Além do conhecimento técnico da natureza do software objeto da negociação, de forma a identificar a correta tributação, cabe aos agentes se protegerem através de cláusulas contratuais que permitam o repasse ao valor do contrato, de eventuais mudanças futuras nas regras fiscais.
Da mesma forma, é imperativo acompanhar de maneira constante eventuais alterações no posicionamento das autoridades administrativas ou mesmo dos tribunais, de forma a adequar e seus negócios e manter o equilíbrio econômico-financeiro dos contratos.
Por seu turno, contratantes de softwares com residentes ou domiciliados no exterior devem se preparar e considerar como local o custo tributário nas transações, com os acréscimos decorrentes do reajustamento da base de cálculo (gross up) pois, via de regra, o fornecedor estrangeiro exige o recebimento dos valores líquidos de tributos incidentes no país da fonte.
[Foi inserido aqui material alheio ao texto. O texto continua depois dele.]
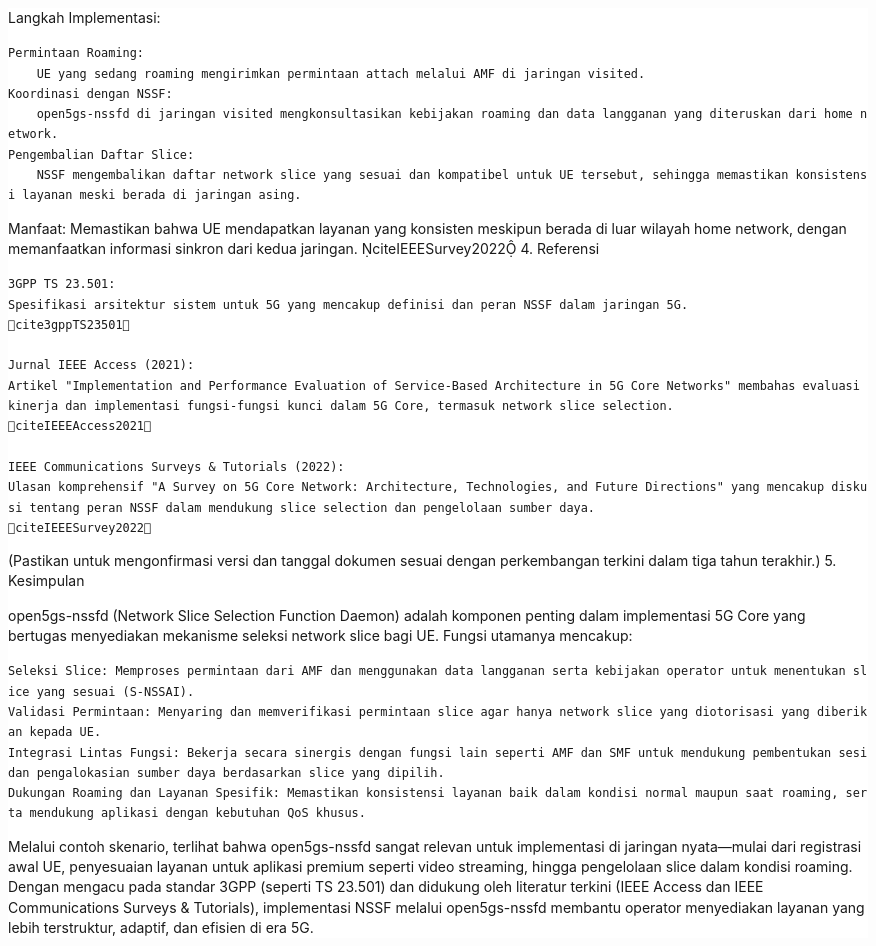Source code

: Langkah Implementasi:

    Permintaan Roaming:
        UE yang sedang roaming mengirimkan permintaan attach melalui AMF di jaringan visited.
    Koordinasi dengan NSSF:
        open5gs-nssfd di jaringan visited mengkonsultasikan kebijakan roaming dan data langganan yang diteruskan dari home network.
    Pengembalian Daftar Slice:
        NSSF mengembalikan daftar network slice yang sesuai dan kompatibel untuk UE tersebut, sehingga memastikan konsistensi layanan meski berada di jaringan asing.

Manfaat:
Memastikan bahwa UE mendapatkan layanan yang konsisten meskipun berada di luar wilayah home network, dengan memanfaatkan informasi sinkron dari kedua jaringan.
citeIEEESurvey2022
4. Referensi

    3GPP TS 23.501:
    Spesifikasi arsitektur sistem untuk 5G yang mencakup definisi dan peran NSSF dalam jaringan 5G.
    cite3gppTS23501

    Jurnal IEEE Access (2021):
    Artikel "Implementation and Performance Evaluation of Service-Based Architecture in 5G Core Networks" membahas evaluasi kinerja dan implementasi fungsi-fungsi kunci dalam 5G Core, termasuk network slice selection.
    citeIEEEAccess2021

    IEEE Communications Surveys & Tutorials (2022):
    Ulasan komprehensif "A Survey on 5G Core Network: Architecture, Technologies, and Future Directions" yang mencakup diskusi tentang peran NSSF dalam mendukung slice selection dan pengelolaan sumber daya.
    citeIEEESurvey2022

(Pastikan untuk mengonfirmasi versi dan tanggal dokumen sesuai dengan perkembangan terkini dalam tiga tahun terakhir.)
5. Kesimpulan

open5gs-nssfd (Network Slice Selection Function Daemon) adalah komponen penting dalam implementasi 5G Core yang bertugas menyediakan mekanisme seleksi network slice bagi UE. Fungsi utamanya mencakup:

    Seleksi Slice: Memproses permintaan dari AMF dan menggunakan data langganan serta kebijakan operator untuk menentukan slice yang sesuai (S-NSSAI).
    Validasi Permintaan: Menyaring dan memverifikasi permintaan slice agar hanya network slice yang diotorisasi yang diberikan kepada UE.
    Integrasi Lintas Fungsi: Bekerja secara sinergis dengan fungsi lain seperti AMF dan SMF untuk mendukung pembentukan sesi dan pengalokasian sumber daya berdasarkan slice yang dipilih.
    Dukungan Roaming dan Layanan Spesifik: Memastikan konsistensi layanan baik dalam kondisi normal maupun saat roaming, serta mendukung aplikasi dengan kebutuhan QoS khusus.

Melalui contoh skenario, terlihat bahwa open5gs-nssfd sangat relevan untuk implementasi di jaringan nyata—mulai dari registrasi awal UE, penyesuaian layanan untuk aplikasi premium seperti video streaming, hingga pengelolaan slice dalam kondisi roaming. Dengan mengacu pada standar 3GPP (seperti TS 23.501) dan didukung oleh literatur terkini (IEEE Access dan IEEE Communications Surveys & Tutorials), implementasi NSSF melalui open5gs-nssfd membantu operator menyediakan layanan yang lebih terstruktur, adaptif, dan efisien di era 5G.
Ao final, a elevada carga tributária atingirá os usuários finais, adquirentes dos softwares, que suportarão o repasse dos tributos incidentes sobre a aquisição das tecnologias.
Dada a difícil tarefa de identificar a correta tributação dos softwares no contexto atual, cabe a cada parte envolvida fazer seu próprio planejamento, inclusive traçando a estratégia adequada quanto a possíveis discussões no âmbito administrativo ou judicial, se for o caso.